— Я трижды в жизни пробегал марафонскую дистанцию, — самоуверенно усмехнувшись, заверил я. — Но, что касается предварительного тестирования — у меня ничего такого не было. Если опустить некоторые… м-м-м… ненужные подробности, то мне предложили подписать контракт, и вот, я здесь, на борту.
— Ого! Ты, наверное, где-то очень здорово себя зарекомендовал, если тебя приняли без тестирования, — восхитился бывший морпех.
Даже краткого разговора с Хэнком Уотерсом оказалось достаточно, чтобы понять: я единственный на борту этого самолета, кто не хотел здесь оказаться и понятия не имеет, на что он подписался.
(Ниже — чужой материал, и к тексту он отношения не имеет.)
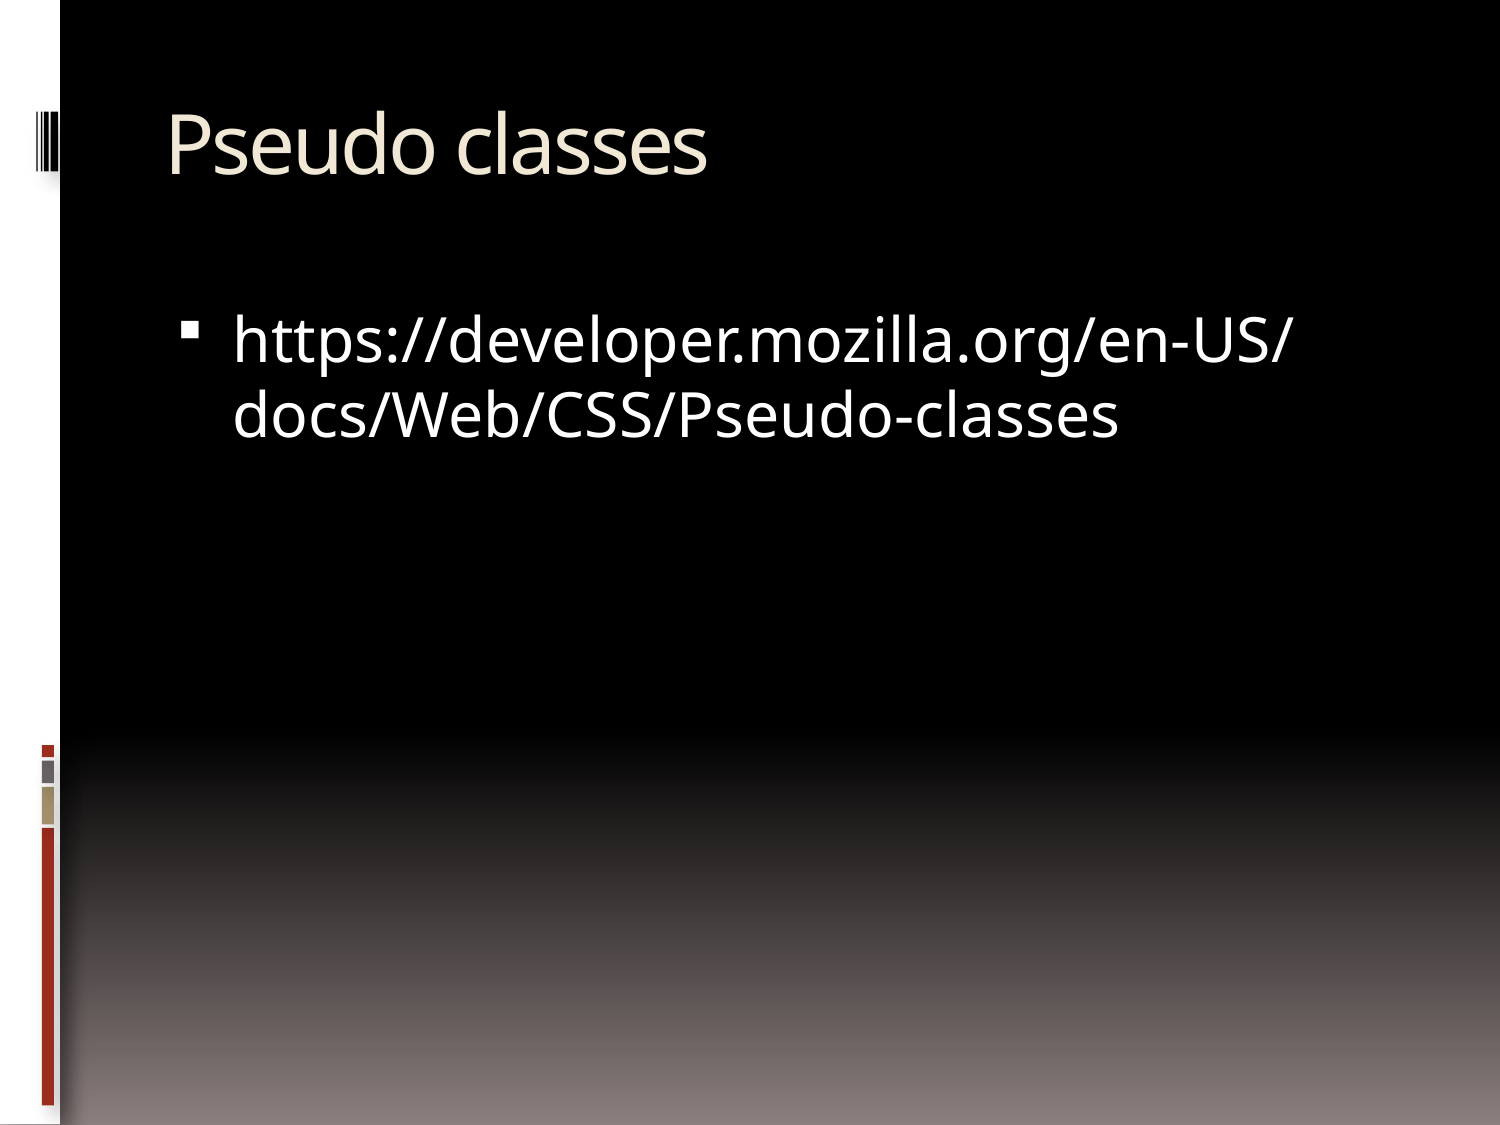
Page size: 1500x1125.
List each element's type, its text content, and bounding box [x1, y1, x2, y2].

list https://developer.mozilla.org/en-US/docs/Web/CSS/Pseudo-classes [149, 292, 1426, 1043]
title Pseudo classes [150, 84, 1425, 235]
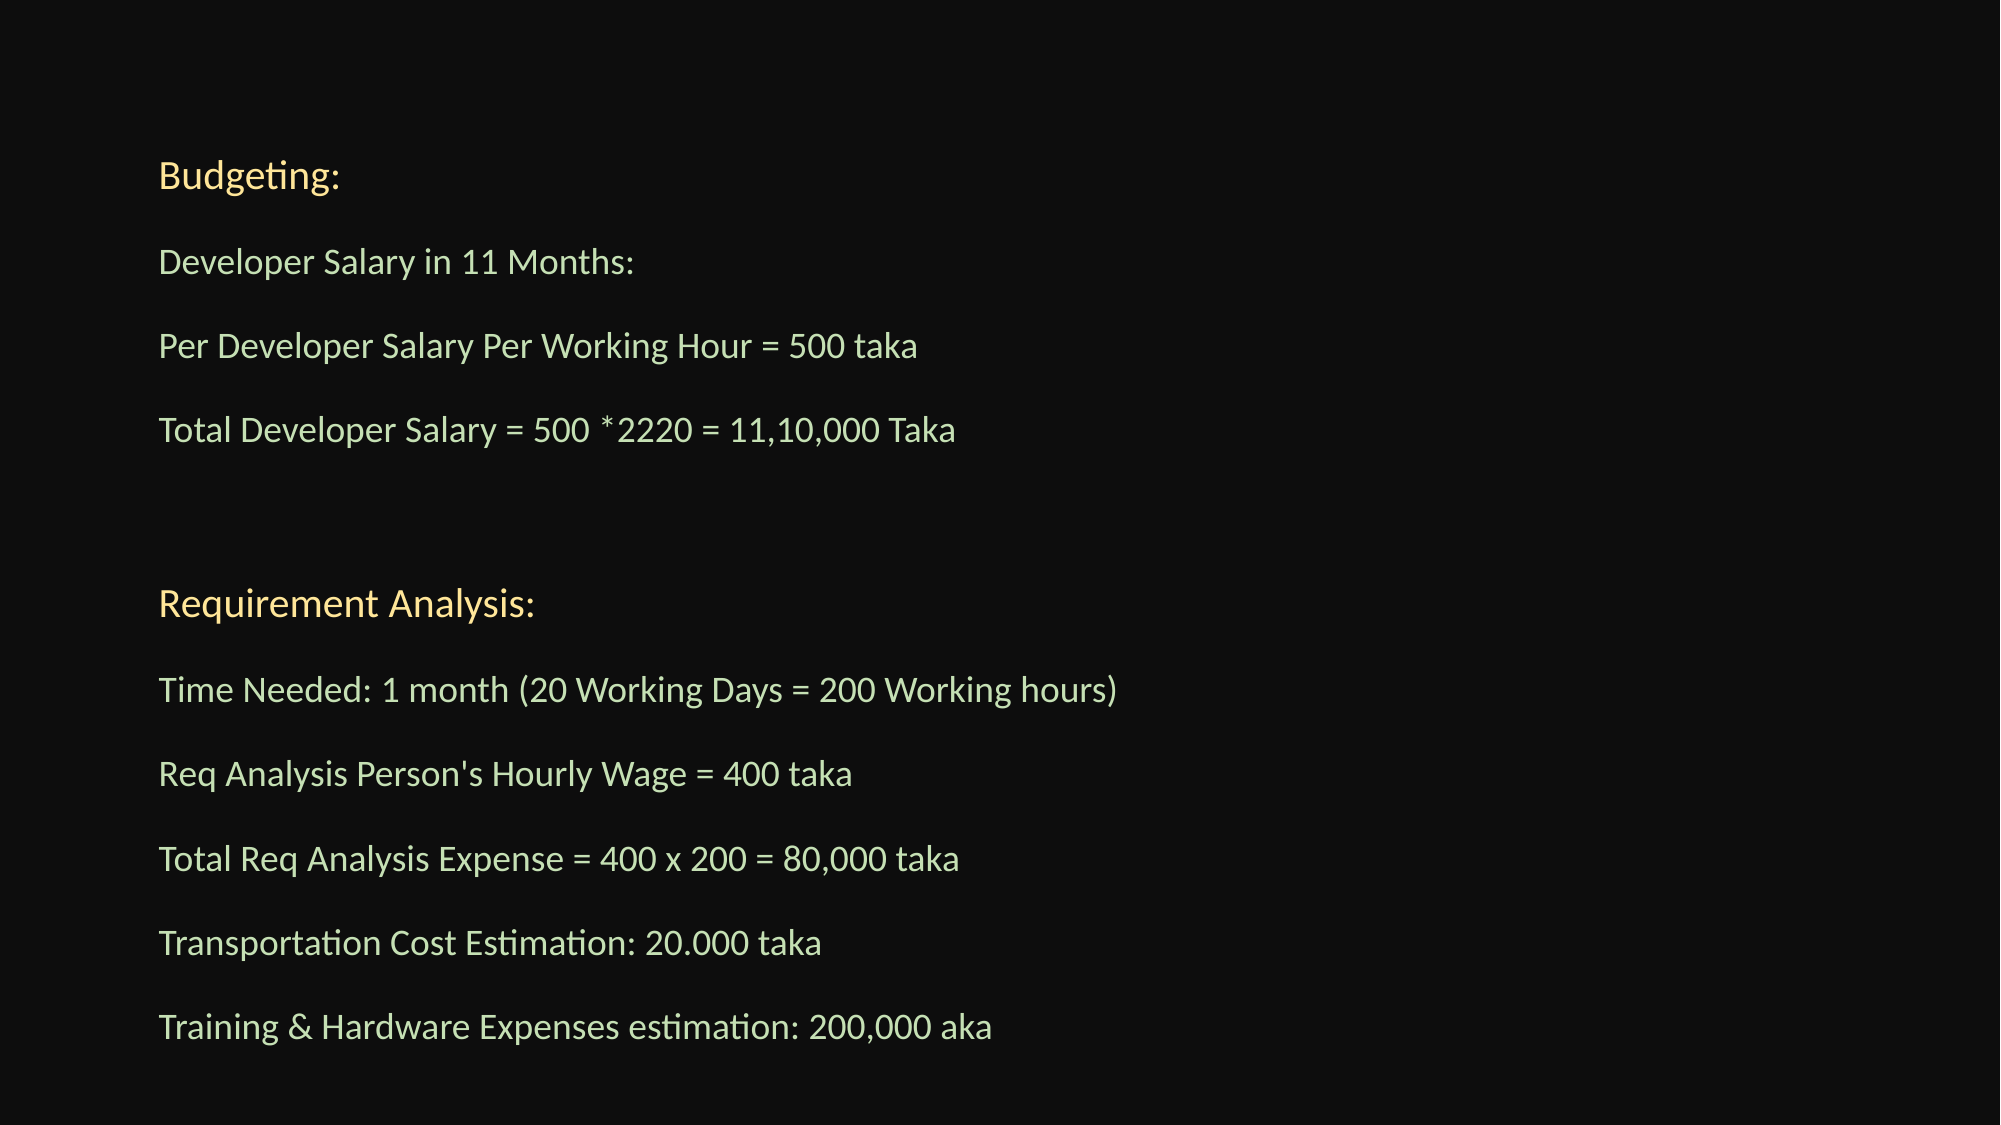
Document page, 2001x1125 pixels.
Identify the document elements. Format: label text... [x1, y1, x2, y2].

text_box Budgeting: Developer Salary in 11 Months: Per Developer Salary Per Working Hour = 500 taka Total Developer Salary = 500 *2220 = 11,10,000 Taka Requirement Analysis: Time Needed: 1 month (20 Working Days = 200 Working hours) Req Analysis Person's Hourly Wage = 400 taka Total Req Analysis Expense = 400 x 200 = 80,000 taka Transportation Cost Estimation: 20.000 taka Training & Hardware Expenses estimation: 200,000 aka [143, 136, 1628, 1055]
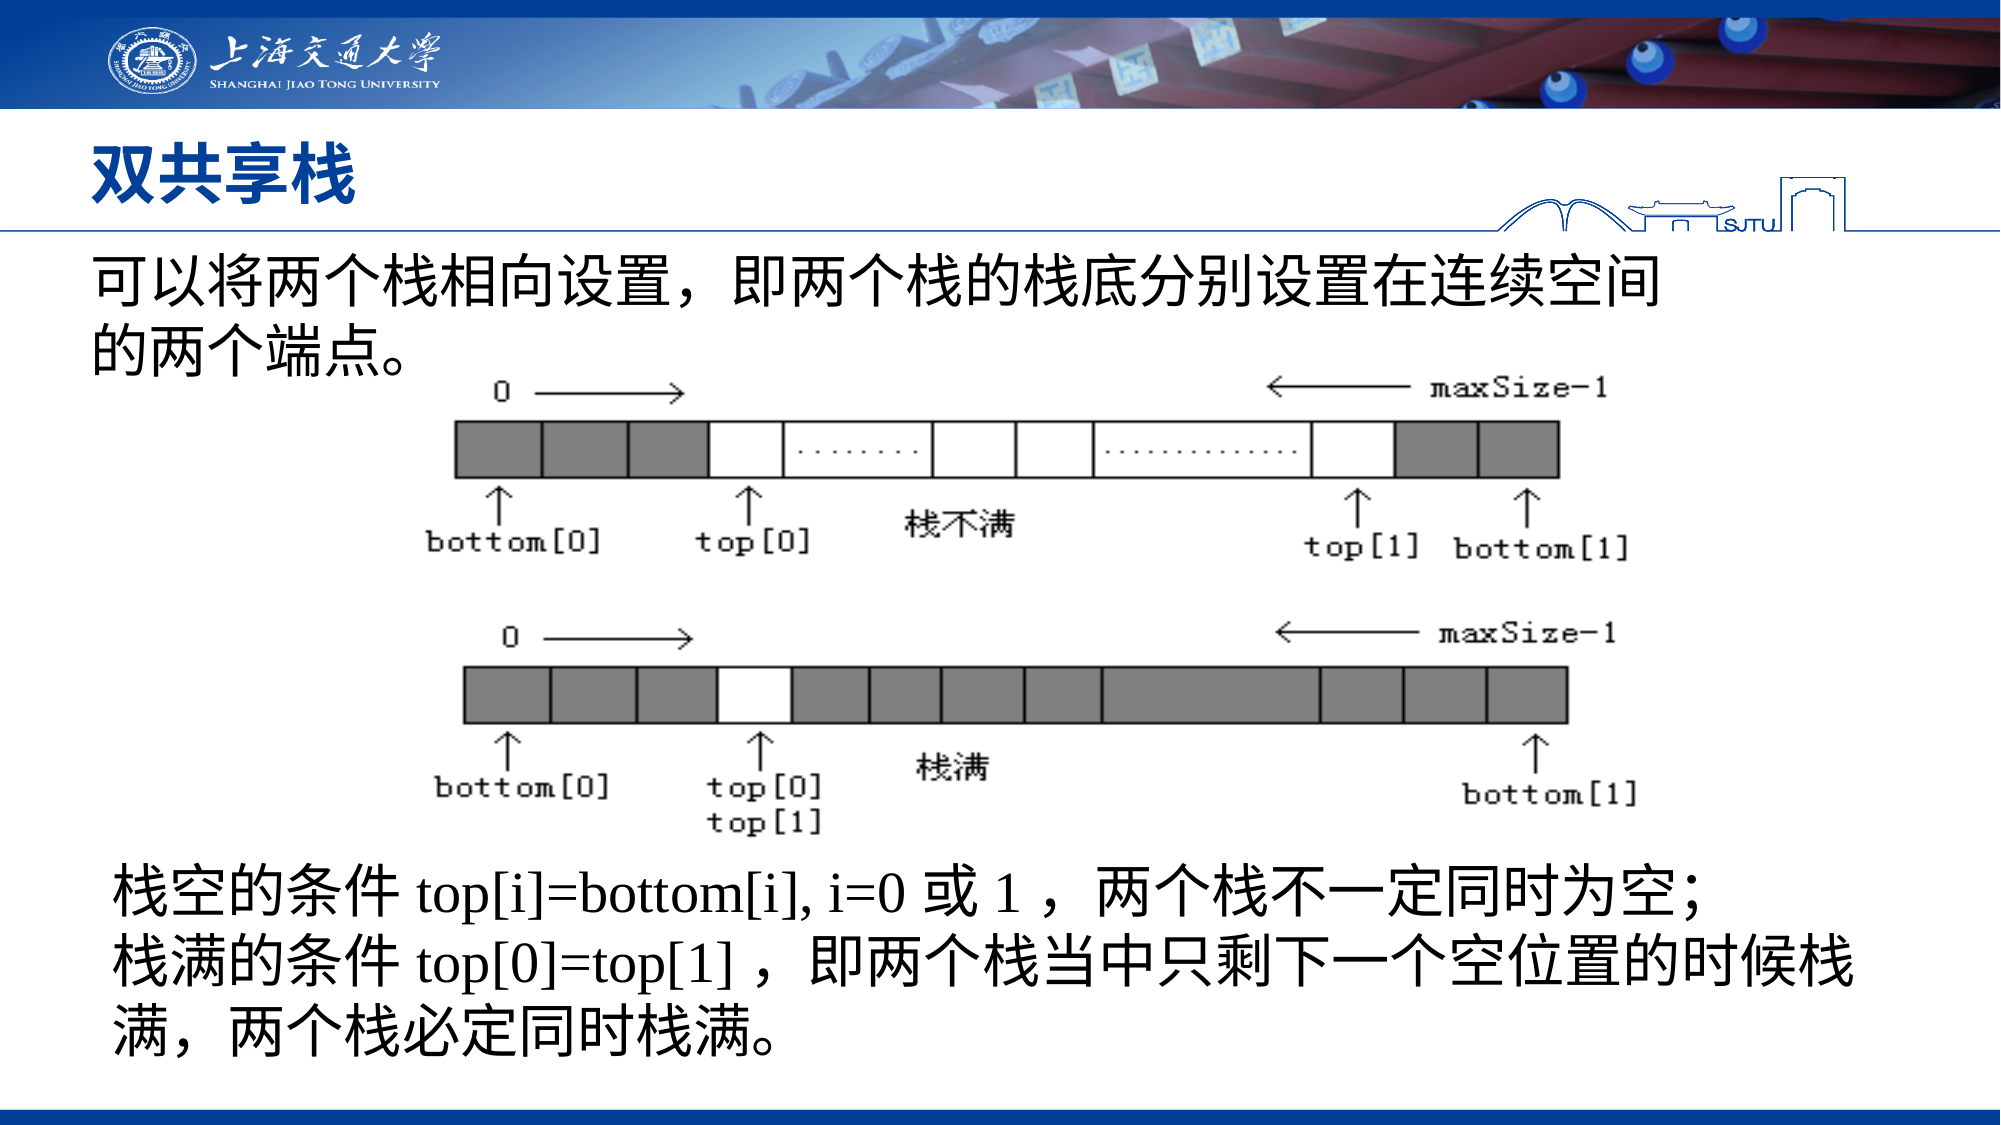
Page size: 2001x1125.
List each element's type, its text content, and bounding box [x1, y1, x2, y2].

Услышанное только что от Уотерса оставляло сильное впечатление. Подразделение, куда отбирают лишь лучших из числа тех, кто и так имеет солидный опыт? Я прежде полагал, что в наемники берут кого-попало.
— Что ты знаешь об этом «Легионе»?
— Очень мало, приятель, — развел руками Хэнк. — Как и все рекруты, с кем я здесь говорил. Высочайшая секретность. Но я привык к тому, что солдатам не положено знать всей правды. Человек, которому я доверяю, заверил меня, что Легион создают для того, чтобы драться с евразийцами. И этого для меня достаточно.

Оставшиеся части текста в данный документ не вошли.